9300 Template issue.

Dustin Anderson · ‎08-16-2022

So, I am playing with ISE to do a template to change a PC port to a trunk for an AP. This is working fine except for one issue, when I disconnect the AP the port is retaining the native vlan as the access vlan instead of the original.

Before AP:

switchport access vlan 1204
switchport mode access
switchport voice vlan 1304
ip arp inspection limit rate 20 burst interval 4
ip access-group unauth in
no logging event link-status

With AP:

switchport trunk native vlan 164
switchport mode trunk
switchport voice vlan 1304
ip arp inspection limit rate 20 burst interval 4
no logging event link-status

After AP:

switchport access vlan 164
switchport mode access
switchport voice vlan 1304
ip arp inspection limit rate 20 burst interval 4
ip access-group unauth in
no logging event link-status

How do I get the access vlan to not permanently change.

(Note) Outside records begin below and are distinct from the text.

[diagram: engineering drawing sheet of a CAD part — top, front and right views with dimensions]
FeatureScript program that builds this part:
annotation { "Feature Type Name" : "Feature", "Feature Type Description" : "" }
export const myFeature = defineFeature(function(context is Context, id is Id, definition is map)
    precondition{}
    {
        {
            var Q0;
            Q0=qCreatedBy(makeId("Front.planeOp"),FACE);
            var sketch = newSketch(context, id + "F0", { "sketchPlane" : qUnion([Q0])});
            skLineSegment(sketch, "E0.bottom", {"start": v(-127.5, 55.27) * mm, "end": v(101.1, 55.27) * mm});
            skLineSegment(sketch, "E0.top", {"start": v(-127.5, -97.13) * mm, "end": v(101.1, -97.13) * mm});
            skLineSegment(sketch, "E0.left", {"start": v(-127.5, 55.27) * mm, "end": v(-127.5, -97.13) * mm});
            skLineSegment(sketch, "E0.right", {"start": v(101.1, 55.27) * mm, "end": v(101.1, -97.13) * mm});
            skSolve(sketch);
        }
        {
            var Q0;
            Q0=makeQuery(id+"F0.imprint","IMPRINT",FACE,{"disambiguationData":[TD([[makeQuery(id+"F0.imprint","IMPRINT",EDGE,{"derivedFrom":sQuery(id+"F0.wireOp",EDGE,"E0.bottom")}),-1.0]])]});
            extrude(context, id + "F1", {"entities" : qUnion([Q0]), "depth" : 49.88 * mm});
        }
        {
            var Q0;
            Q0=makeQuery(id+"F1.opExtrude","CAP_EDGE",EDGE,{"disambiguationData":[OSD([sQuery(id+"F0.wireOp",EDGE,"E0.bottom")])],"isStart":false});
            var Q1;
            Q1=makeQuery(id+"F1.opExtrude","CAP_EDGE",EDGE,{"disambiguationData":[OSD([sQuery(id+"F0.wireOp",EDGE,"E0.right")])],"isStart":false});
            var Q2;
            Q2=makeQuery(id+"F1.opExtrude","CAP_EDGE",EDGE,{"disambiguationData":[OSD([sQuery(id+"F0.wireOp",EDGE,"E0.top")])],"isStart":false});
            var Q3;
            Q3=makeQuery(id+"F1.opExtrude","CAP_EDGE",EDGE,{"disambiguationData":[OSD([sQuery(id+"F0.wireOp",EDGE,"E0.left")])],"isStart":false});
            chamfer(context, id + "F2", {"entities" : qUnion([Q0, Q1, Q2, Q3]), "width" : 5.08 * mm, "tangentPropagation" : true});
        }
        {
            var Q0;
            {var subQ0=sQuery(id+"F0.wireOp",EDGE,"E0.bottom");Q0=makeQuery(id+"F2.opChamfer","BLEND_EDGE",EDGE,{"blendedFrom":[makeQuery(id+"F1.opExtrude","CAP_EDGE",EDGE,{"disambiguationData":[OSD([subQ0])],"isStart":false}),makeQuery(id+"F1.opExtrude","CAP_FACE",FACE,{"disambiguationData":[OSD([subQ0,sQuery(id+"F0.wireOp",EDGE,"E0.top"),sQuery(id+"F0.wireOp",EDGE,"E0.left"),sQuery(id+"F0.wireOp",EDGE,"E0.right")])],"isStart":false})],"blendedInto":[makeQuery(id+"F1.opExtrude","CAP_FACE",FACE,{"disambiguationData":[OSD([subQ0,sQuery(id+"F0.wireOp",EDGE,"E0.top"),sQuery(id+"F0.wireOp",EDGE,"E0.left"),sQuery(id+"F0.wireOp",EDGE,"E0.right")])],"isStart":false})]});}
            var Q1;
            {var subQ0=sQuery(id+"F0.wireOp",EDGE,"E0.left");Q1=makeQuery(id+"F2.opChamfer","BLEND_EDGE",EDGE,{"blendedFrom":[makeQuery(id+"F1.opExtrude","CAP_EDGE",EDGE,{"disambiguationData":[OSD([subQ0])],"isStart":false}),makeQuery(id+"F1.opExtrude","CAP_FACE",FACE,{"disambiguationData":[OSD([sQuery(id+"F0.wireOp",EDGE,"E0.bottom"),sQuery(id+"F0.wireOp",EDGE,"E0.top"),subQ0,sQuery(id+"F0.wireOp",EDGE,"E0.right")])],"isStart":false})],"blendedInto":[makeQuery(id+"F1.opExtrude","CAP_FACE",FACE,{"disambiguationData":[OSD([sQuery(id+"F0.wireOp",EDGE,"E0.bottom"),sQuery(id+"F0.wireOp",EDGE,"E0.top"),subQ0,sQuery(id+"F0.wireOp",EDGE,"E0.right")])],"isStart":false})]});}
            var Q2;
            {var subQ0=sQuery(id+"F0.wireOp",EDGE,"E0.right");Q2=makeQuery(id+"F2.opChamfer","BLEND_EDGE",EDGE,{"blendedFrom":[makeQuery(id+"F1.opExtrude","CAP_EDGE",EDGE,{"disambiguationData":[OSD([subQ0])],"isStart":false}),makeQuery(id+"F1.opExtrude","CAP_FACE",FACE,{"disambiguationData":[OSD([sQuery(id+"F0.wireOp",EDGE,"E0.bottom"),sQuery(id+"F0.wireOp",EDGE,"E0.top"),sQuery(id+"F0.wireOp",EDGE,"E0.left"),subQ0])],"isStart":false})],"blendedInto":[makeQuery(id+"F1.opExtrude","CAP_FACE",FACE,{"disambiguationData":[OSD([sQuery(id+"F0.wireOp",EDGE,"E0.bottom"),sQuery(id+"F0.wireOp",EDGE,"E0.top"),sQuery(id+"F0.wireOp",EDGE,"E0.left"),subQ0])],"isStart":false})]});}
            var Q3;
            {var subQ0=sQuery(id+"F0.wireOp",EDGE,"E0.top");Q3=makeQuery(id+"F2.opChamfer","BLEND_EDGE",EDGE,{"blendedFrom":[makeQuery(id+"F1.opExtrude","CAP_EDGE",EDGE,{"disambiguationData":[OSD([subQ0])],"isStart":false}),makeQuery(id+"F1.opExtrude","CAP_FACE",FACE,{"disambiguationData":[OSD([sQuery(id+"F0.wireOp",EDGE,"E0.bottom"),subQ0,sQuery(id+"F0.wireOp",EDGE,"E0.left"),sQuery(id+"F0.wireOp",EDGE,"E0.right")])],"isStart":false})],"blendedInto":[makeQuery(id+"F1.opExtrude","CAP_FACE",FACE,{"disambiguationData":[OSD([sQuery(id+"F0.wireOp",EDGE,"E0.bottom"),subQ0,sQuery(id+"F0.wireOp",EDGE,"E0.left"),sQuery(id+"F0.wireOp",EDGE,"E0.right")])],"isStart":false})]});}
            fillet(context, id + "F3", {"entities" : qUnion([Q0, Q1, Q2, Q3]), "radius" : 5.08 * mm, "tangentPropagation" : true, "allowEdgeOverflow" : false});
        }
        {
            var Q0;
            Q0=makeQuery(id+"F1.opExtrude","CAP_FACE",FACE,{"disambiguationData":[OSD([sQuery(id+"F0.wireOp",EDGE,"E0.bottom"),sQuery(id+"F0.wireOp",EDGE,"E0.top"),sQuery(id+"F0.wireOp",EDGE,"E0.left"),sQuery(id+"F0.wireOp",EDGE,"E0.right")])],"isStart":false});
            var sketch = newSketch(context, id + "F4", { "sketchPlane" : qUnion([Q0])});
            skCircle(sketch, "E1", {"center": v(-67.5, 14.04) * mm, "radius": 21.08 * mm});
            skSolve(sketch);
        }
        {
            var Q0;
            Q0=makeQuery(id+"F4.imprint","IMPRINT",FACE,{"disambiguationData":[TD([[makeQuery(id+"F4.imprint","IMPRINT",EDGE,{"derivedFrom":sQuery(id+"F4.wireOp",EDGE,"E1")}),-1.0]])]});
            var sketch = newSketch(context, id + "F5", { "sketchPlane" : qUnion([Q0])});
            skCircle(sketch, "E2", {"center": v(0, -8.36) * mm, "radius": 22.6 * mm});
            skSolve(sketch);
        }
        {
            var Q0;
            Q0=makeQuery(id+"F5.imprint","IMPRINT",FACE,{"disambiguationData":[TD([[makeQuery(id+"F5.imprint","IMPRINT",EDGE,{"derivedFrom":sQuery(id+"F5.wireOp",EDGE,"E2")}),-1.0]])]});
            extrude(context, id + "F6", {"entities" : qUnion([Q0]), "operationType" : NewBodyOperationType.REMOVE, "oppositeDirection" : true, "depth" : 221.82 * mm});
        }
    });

Here is the template on the switch

template AP

switchport trunk native vlan 164
switchport trunk allowed vlan 136,157,159,164,200,201,209,316,362,364,710,711
switchport mode trunk
ip access-group auth in

balaji.bandi · ‎08-16-2022

Personally where ever AP is connected, and that config will be used as same since we do not remove AP as quick as compared to end device Phone to PC.

check out NEAT.

https://community.cisco.com/t5/security-knowledge-base/ise-secure-wired-access-prescriptive-deployment-guide/ta-p/3641515#toc-hId--1908104767

I have seen Long back @Arne Bier posted same problem, not seen any solution.

https://community.cisco.com/t5/network-access-control/profiling-flexconnect-ap-and-switch-interface-template/td-p/3924659

BB

***** Rate All Helpful Responses *****

How to Ask The Cisco Community for Help

Dustin Anderson · ‎08-17-2022

I was using the NEAT guide, auth and everything works, my issue is the port is not going back to the original once a device is unplugged. I'm trying to avoid manually configuring ports as we have over 1,000 APs so using MAB is preferred.